Page extract -
If you want the TL;DR: start with Venture Deals and Secrets of Sand Hill Road to grok term-sheet kung-fu, layer on The Power Law for the big-picture madness of power-curves, then read VC: An American History and Creative Capital so you understand we didn’t invent this game yesterday, and finally season with a dash of data (Super Founders) and operator grit (High Growth Handbook).
Why read books when you can just vibe VC?
Great books compress decades of pattern-recognition into evenings of page-turning—exactly the kind of time-efficiency we celebrate when we refactor spaghetti code into two crisp functions. More importantly, the authors below have already paid the tuition in lost deals, 2× liquidation prefs, and reputational face-plants so you don’t have to.
1. Core Mechanics: term sheets, fund math, & LP management
Book | TL;DR |
---|---|
Venture Deals – Brad Feld & Jason Mendelson | Your Rosetta Stone for every clause hiding in a term sheet—from liquidation prefs to drag-along rights—explained with the snark of two VCs who’ve seen every “clever” founder trick in the valley. |
Secrets of Sand Hill Road – Scott Kupor | An insider’s guide to how Sequoia-scale firms think about fund construction, ownership targets, and board dynamics—plus hard-earned advice for founders trying to navigate the partnership gauntlet. |
The Business of Venture Capital – Mahendra Ramsinghani | A soup-to-nuts manual on raising a fund, structuring deals, and engineering exits; particularly clutch for first-time managers who realize Excel macros alone won’t wow LPs. |
Side-note: Read these three, and you’ll stop confusing participating preferred with participation trophies. Your future associates will thank you.
2. History & Narrative: how we got here (and why it matters)
Book | Why it rocks |
---|---|
The Power Law – Sebastian Mallaby | Sweeping reportage that shows how outsized winners, not “average returns,” define the asset class; after chapter three you’ll never look at portfolio construction the same way. |
VC: An American History – Tom Nicholas | A 200-year time-machine proving that MITI-era corporate labs and whaling-ship syndicates have more in common than you think—and that today’s SAFEs stand on some very old shoulders. |
Creative Capital – Spencer Ante | Meet Georges Doriot, the O.G. scholar capitalist who basically wrote the first investment memo; this is the origin story Marvel forgot to film. |
E-Boys – Randall Stross | A fly-on-the-wall narrative of Kleiner Perkins during the dot-com mania—equal parts hubris and hustle, and a cautionary tale for anyone stuffing their pipeline with me-too AI pitches. |
3. Data & Modern Insights: replacing gut-feel with spreadsheets (mostly)
Book | Key takeaway |
---|---|
Super Founders – Ali Tamaseb | 300k data points demolish the myths around age, Ivy pedigrees, and solo founders; keep this handy when your partner says “we only back Stanford CS dropouts.” |
High Growth Handbook – Elad Gil | A pragmatic playbook for scaling a company from “cute seedling” to “redwood”—critical context for VCs who want to be value-add, not line-item overhead. |
4. Investor POV: writing checks (and living with the consequences)

Your assignment -
Copy the part of the venture capital reading guide that opens with "Great books compress" and closes with "don’t have to.", substituting "weekends" for "evenings". The material after the venture capital reading guide stands apart from it.

Transcribed page contents:
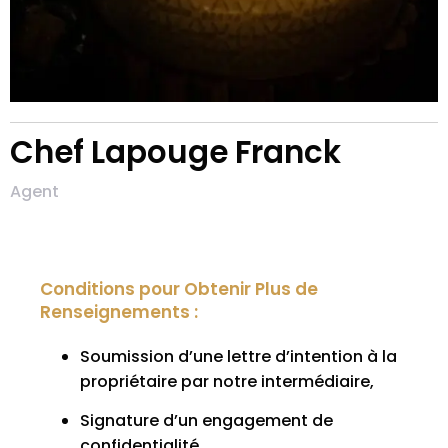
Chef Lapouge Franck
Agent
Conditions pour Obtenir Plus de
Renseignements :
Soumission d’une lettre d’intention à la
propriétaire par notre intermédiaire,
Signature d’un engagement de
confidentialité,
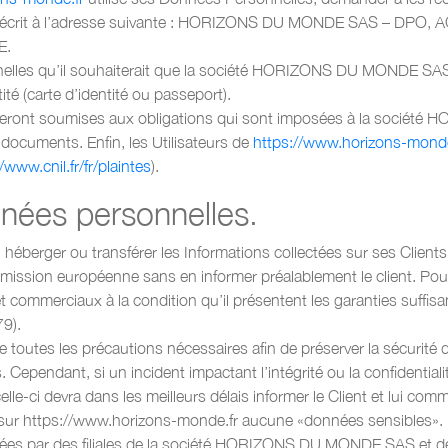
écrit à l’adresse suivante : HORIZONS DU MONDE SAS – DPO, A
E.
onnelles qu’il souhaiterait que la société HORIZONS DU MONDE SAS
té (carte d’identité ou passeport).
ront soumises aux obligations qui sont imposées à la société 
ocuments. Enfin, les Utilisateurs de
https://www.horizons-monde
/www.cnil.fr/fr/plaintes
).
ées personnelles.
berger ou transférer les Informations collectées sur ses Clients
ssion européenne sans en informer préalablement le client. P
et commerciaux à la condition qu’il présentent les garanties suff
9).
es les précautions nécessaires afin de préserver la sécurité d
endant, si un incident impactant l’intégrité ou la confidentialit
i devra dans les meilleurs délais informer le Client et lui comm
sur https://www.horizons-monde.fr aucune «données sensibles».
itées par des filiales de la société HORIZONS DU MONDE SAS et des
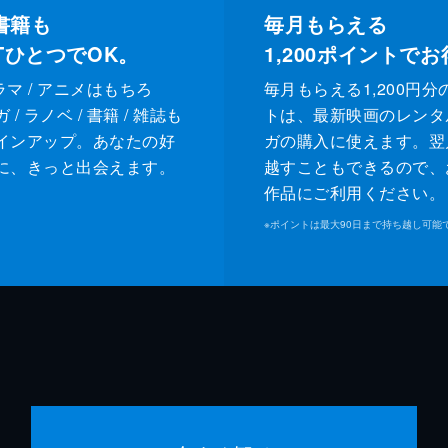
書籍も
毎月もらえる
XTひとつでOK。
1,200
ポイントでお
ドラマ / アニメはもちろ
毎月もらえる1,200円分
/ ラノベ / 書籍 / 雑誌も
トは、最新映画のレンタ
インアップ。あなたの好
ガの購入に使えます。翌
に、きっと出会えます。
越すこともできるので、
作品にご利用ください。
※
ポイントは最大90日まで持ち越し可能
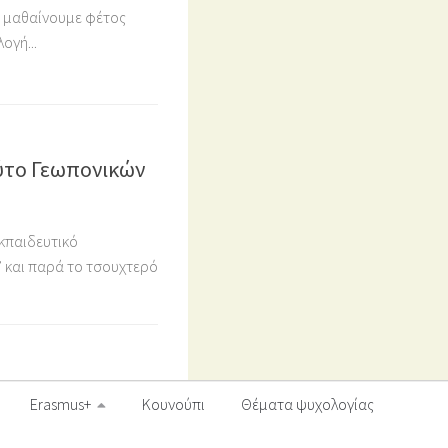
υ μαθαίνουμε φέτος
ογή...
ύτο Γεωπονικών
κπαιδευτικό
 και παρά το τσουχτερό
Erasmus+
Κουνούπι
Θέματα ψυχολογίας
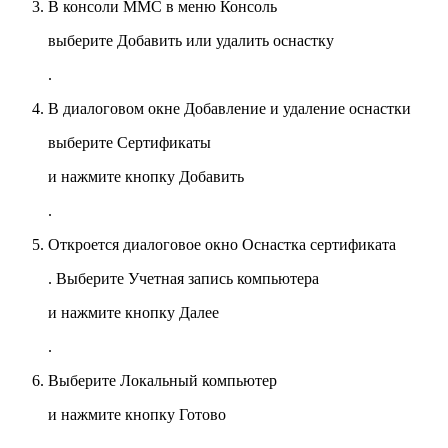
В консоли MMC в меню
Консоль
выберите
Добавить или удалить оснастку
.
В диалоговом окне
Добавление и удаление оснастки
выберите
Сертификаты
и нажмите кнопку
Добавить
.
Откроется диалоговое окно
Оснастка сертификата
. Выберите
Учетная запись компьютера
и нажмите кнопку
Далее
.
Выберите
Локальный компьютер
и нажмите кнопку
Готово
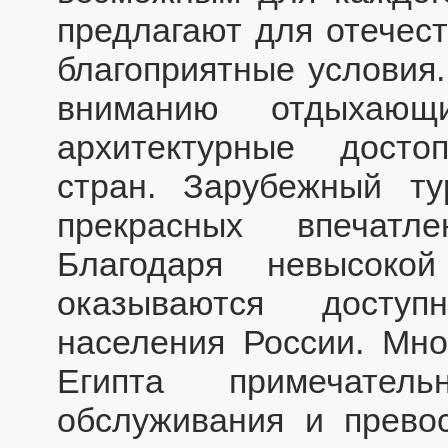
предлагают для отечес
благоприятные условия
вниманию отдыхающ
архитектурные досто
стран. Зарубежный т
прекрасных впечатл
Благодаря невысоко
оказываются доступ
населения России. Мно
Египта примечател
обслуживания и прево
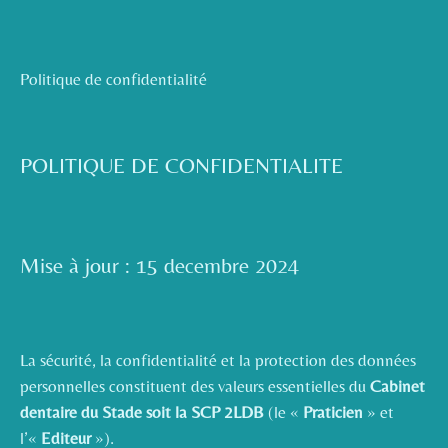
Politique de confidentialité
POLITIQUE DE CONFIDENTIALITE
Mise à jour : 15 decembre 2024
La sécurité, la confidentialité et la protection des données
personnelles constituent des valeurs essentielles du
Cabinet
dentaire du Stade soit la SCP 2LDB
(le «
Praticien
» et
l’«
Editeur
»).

--

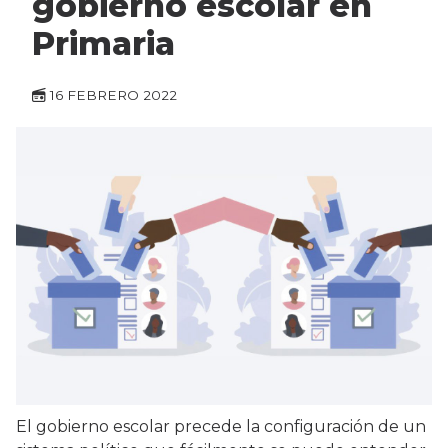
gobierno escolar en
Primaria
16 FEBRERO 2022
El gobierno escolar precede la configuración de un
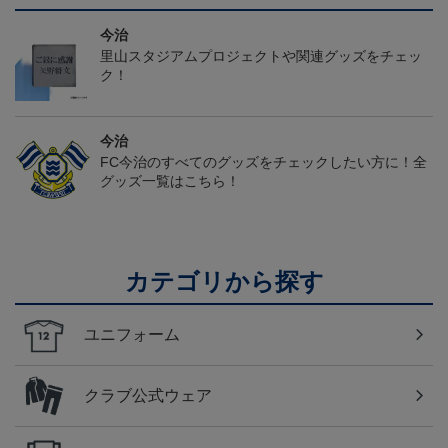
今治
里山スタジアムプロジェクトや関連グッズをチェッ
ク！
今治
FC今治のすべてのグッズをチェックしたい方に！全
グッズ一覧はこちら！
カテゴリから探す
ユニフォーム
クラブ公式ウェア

Output of the task -
Great books compress decades of pattern-recognition into weekends of page-turning—exactly the kind of time-efficiency we celebrate when we refactor spaghetti code into two crisp functions. More importantly, the authors below have already paid the tuition in lost deals, 2× liquidation prefs, and reputational face-plants so you don’t have to.